Start of Block

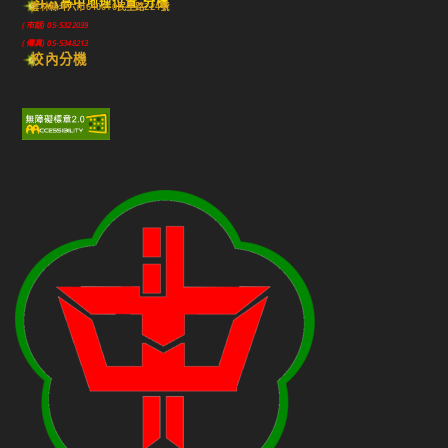
斗六高中地理位置-分機
雲林縣斗六市640010民生路224號
(市話) 05-5322039
(傳真) 05-5348213
校內分機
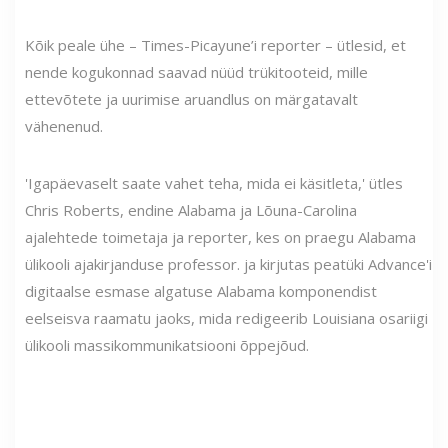
Kõik peale ühe – Times-Picayune’i reporter – ütlesid, et
nende kogukonnad saavad nüüd trükitooteid, mille
ettevõtete ja uurimise aruandlus on märgatavalt
vähenenud.
'Igapäevaselt saate vahet teha, mida ei käsitleta,' ütles
Chris Roberts, endine Alabama ja Lõuna-Carolina
ajalehtede toimetaja ja reporter, kes on praegu Alabama
ülikooli ajakirjanduse professor. ja kirjutas peatüki Advance'i
digitaalse esmase algatuse Alabama komponendist
eelseisva raamatu jaoks, mida redigeerib Louisiana osariigi
ülikooli massikommunikatsiooni õppejõud.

End of Block

**WORK INSTRUCTION**
Repeat the data exactly as written, but without the pictures.

**REPLY TO THE TASK**
斗六高中地理位置-分機
雲林縣斗六市640010民生路224號
(市話) 05-5322039
(傳真) 05-5348213
校內分機
Kõik peale ühe – Times-Picayune’i reporter – ütlesid, et
nende kogukonnad saavad nüüd trükitooteid, mille
ettevõtete ja uurimise aruandlus on märgatavalt
vähenenud.
'Igapäevaselt saate vahet teha, mida ei käsitleta,' ütles
Chris Roberts, endine Alabama ja Lõuna-Carolina
ajalehtede toimetaja ja reporter, kes on praegu Alabama
ülikooli ajakirjanduse professor. ja kirjutas peatüki Advance'i
digitaalse esmase algatuse Alabama komponendist
eelseisva raamatu jaoks, mida redigeerib Louisiana osariigi
ülikooli massikommunikatsiooni õppejõud.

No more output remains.